Transcribe only the part of the listing below that begins at the line containing "THURSDAY 12 AUGUST 2021" and runs to its final line, keeping both ends.

● **Data to process**:
■ ■ ■

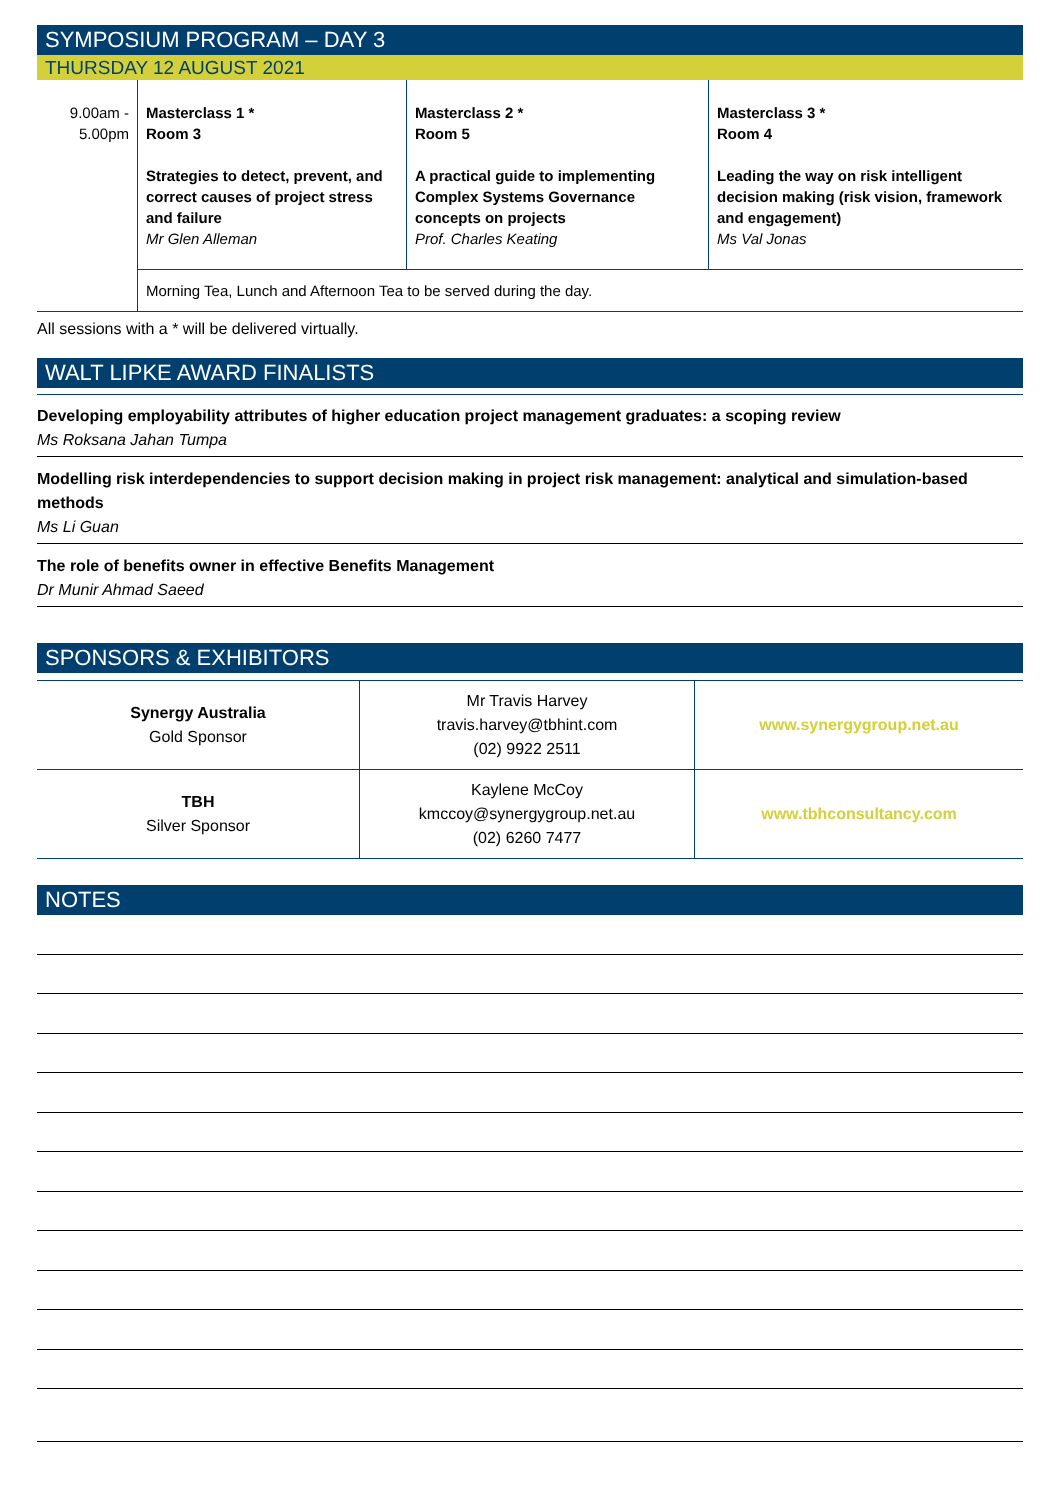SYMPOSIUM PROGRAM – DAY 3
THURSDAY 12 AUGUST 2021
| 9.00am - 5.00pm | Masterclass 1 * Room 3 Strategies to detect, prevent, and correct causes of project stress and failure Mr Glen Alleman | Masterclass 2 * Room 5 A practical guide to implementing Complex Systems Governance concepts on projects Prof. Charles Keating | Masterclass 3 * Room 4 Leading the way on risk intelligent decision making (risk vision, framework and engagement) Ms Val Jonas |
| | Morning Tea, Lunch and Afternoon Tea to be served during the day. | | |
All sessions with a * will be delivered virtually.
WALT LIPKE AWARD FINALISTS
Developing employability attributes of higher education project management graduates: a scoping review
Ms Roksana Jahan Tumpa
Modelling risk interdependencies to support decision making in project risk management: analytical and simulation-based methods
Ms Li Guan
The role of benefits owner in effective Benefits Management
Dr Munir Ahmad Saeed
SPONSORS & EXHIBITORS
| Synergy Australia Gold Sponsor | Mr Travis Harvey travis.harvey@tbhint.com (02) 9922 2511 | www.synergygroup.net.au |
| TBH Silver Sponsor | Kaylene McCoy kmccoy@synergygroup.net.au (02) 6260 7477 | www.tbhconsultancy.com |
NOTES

■ ■ ■

● **Solved problem**:
THURSDAY 12 AUGUST 2021
| 9.00am - 5.00pm | Masterclass 1 * Room 3 Strategies to detect, prevent, and correct causes of project stress and failure Mr Glen Alleman | Masterclass 2 * Room 5 A practical guide to implementing Complex Systems Governance concepts on projects Prof. Charles Keating | Masterclass 3 * Room 4 Leading the way on risk intelligent decision making (risk vision, framework and engagement) Ms Val Jonas |
| | Morning Tea, Lunch and Afternoon Tea to be served during the day. | | |
All sessions with a * will be delivered virtually.
WALT LIPKE AWARD FINALISTS
Developing employability attributes of higher education project management graduates: a scoping review
Ms Roksana Jahan Tumpa
Modelling risk interdependencies to support decision making in project risk management: analytical and simulation-based methods
Ms Li Guan
The role of benefits owner in effective Benefits Management
Dr Munir Ahmad Saeed
SPONSORS & EXHIBITORS
| Synergy Australia Gold Sponsor | Mr Travis Harvey travis.harvey@tbhint.com (02) 9922 2511 | www.synergygroup.net.au |
| TBH Silver Sponsor | Kaylene McCoy kmccoy@synergygroup.net.au (02) 6260 7477 | www.tbhconsultancy.com |
NOTES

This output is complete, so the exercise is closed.